REQUIRED TASK
Copy out every line of the listing below word for word, keeping each line and its order unchanged.

DATA EXTRACT
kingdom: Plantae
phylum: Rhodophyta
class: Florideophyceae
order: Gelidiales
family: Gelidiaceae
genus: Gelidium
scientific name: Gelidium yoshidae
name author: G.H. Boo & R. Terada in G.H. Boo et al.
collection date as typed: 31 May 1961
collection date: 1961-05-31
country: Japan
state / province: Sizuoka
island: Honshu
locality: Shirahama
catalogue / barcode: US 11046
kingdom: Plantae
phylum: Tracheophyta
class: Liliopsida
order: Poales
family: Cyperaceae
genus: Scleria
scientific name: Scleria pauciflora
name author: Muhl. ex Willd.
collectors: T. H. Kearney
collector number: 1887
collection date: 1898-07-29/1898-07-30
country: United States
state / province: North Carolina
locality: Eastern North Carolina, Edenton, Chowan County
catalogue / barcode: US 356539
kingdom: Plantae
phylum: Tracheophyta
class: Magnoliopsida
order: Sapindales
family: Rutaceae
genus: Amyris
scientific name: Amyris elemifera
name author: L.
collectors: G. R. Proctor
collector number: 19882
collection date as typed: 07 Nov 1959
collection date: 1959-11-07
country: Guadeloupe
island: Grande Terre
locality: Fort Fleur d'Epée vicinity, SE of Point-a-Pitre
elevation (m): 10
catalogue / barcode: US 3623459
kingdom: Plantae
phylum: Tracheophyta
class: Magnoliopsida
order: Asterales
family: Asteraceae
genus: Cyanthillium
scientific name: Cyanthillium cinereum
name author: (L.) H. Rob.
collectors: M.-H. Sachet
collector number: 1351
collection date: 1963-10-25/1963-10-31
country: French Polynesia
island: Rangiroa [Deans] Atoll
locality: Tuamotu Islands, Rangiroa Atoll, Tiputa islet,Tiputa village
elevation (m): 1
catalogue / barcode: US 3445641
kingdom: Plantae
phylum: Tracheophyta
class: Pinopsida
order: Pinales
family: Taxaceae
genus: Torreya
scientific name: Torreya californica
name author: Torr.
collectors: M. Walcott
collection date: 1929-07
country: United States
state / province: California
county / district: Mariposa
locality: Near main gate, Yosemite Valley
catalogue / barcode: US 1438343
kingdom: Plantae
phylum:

CORRECT RESPONSE
kingdom: Plantae
phylum: Rhodophyta
class: Florideophyceae
order: Gelidiales
family: Gelidiaceae
genus: Gelidium
scientific name: Gelidium yoshidae
name author: G.H. Boo & R. Terada in G.H. Boo et al.
collection date as typed: 31 May 1961
collection date: 1961-05-31
country: Japan
state / province: Sizuoka
island: Honshu
locality: Shirahama
catalogue / barcode: US 11046
kingdom: Plantae
phylum: Tracheophyta
class: Liliopsida
order: Poales
family: Cyperaceae
genus: Scleria
scientific name: Scleria pauciflora
name author: Muhl. ex Willd.
collectors: T. H. Kearney
collector number: 1887
collection date: 1898-07-29/1898-07-30
country: United States
state / province: North Carolina
locality: Eastern North Carolina, Edenton, Chowan County
catalogue / barcode: US 356539
kingdom: Plantae
phylum: Tracheophyta
class: Magnoliopsida
order: Sapindales
family: Rutaceae
genus: Amyris
scientific name: Amyris elemifera
name author: L.
collectors: G. R. Proctor
collector number: 19882
collection date as typed: 07 Nov 1959
collection date: 1959-11-07
country: Guadeloupe
island: Grande Terre
locality: Fort Fleur d'Epée vicinity, SE of Point-a-Pitre
elevation (m): 10
catalogue / barcode: US 3623459
kingdom: Plantae
phylum: Tracheophyta
class: Magnoliopsida
order: Asterales
family: Asteraceae
genus: Cyanthillium
scientific name: Cyanthillium cinereum
name author: (L.) H. Rob.
collectors: M.-H. Sachet
collector number: 1351
collection date: 1963-10-25/1963-10-31
country: French Polynesia
island: Rangiroa [Deans] Atoll
locality: Tuamotu Islands, Rangiroa Atoll, Tiputa islet,Tiputa village
elevation (m): 1
catalogue / barcode: US 3445641
kingdom: Plantae
phylum: Tracheophyta
class: Pinopsida
order: Pinales
family: Taxaceae
genus: Torreya
scientific name: Torreya californica
name author: Torr.
collectors: M. Walcott
collection date: 1929-07
country: United States
state / province: California
county / district: Mariposa
locality: Near main gate, Yosemite Valley
catalogue / barcode: US 1438343
kingdom: Plantae
phylum:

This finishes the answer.